WRITTEN TASK =
Please continue the forum discussion on Zig allocators, writing the next part after its final sentence.

SOURCE EXTRACT =
((

Anything can be misused, conversely, that’s optional. Multi-threaded arena use can prevent false sharing by always asking for cache-aligned memory, and always in even cache-line units, for instance. That’s a decision for user code to make.

But it’s certainly the case that, due to that very property, it’s often possible to beat the standard library with code optimized for one’s use case. For example, MemoryPool is generic by backing allocator, which is nice and flexible, but it means that preheats are requested one allocation at a time, and there are faster ways to do that. But those make assumptions about the allocator which aren’t safe to make about the Allocator interface.

9 Likes

To this point, I also expect a healthy ecosystem of alternative allocators to pop up in the Zig community. C already has plenty and people use different ones depend on their test. Zig will be similar. I expect the std library to have allocators to cover the blanket cases, the most common expected uses. Then the community can come up with others.

))

DATA SEGMENT =
((

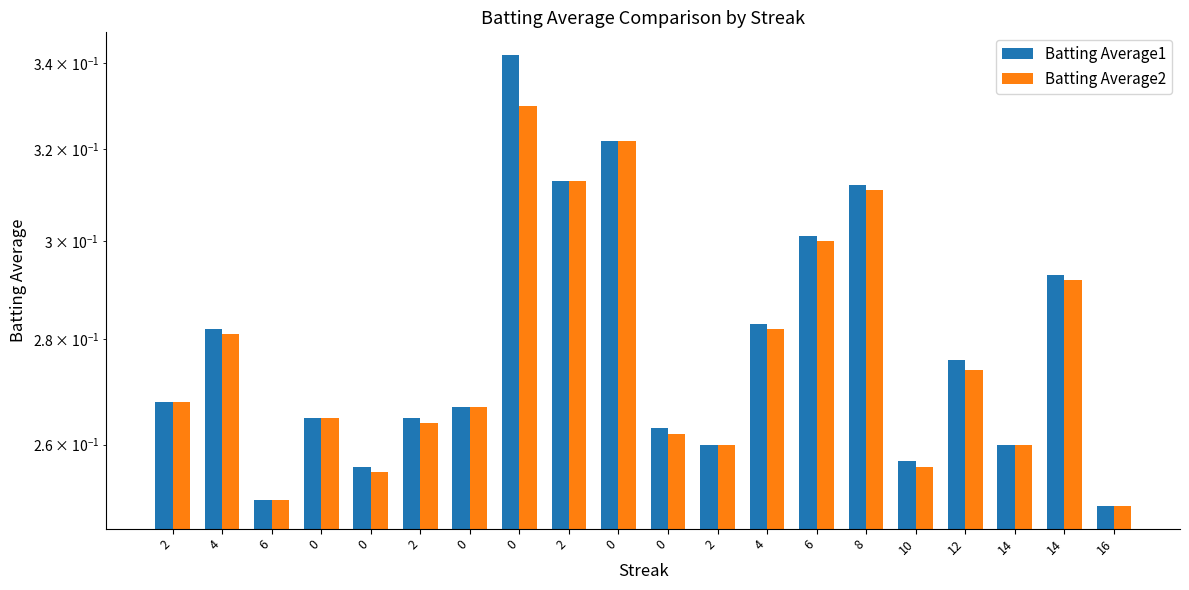

Between 0 and 8, which series saw the biggest shift?

Batting Average1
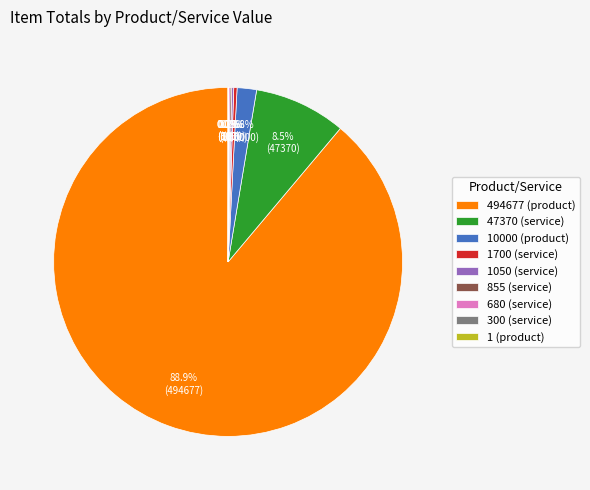

What is the largest slice in the pie chart?

494677 (product)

))

EXPECTED ANSWER =
Like mnemnion said, it will come down to testing and providing data. And you can always copy the old ArenaAllocator code and use that directly.

6 Likes

If you want numbers:

In my hobby project (a simple OO language with GC based automatic memory management), one of the benchmark programs creates lots of objects on the heap.

Since my language probably will never share objects between threads, it was worth creating a custom allocator.

I wrote this in my commit message (it was a while ago):

- Use a custom allocator, which is the SMPAllocator, but stripped down for a single-threaded program.

This alone reduces the wall-clock time from 37s to 32s

for test/benchmark/binary_trees.moin on my Windows machine.

I think it would be worth to tell the compiler if our binary will be single-threaded, then the allocators could detect that at comptime and avoid generating code for MT-safety.

https://codeberg.org/tumirnix/exla/commit/1d3f466e0575a9217941c5109b243fc1c4174174

2 Likes

I’m the person that’s implemented the lock-free version of ArenaAllocator and from my measurements (which I’ve included in the PR) there really isn’t any measurable difference for single-threaded usage, at least not in the Zig compiler codebase (which uses single-threaded arenas quite liberally) or in the benchmark I’ve included.
The hot-path is one atomic RMW and one atomic CAS plus a bit of regular arithmetic, and oftentimes you won’t call alloc directly anyway but have some data structure like an ArrayList in-between which will make calls to alloc even less frequent.
And if you do run into perf issues, the old implementation is only ~100LOC (without the fancy reset stuff).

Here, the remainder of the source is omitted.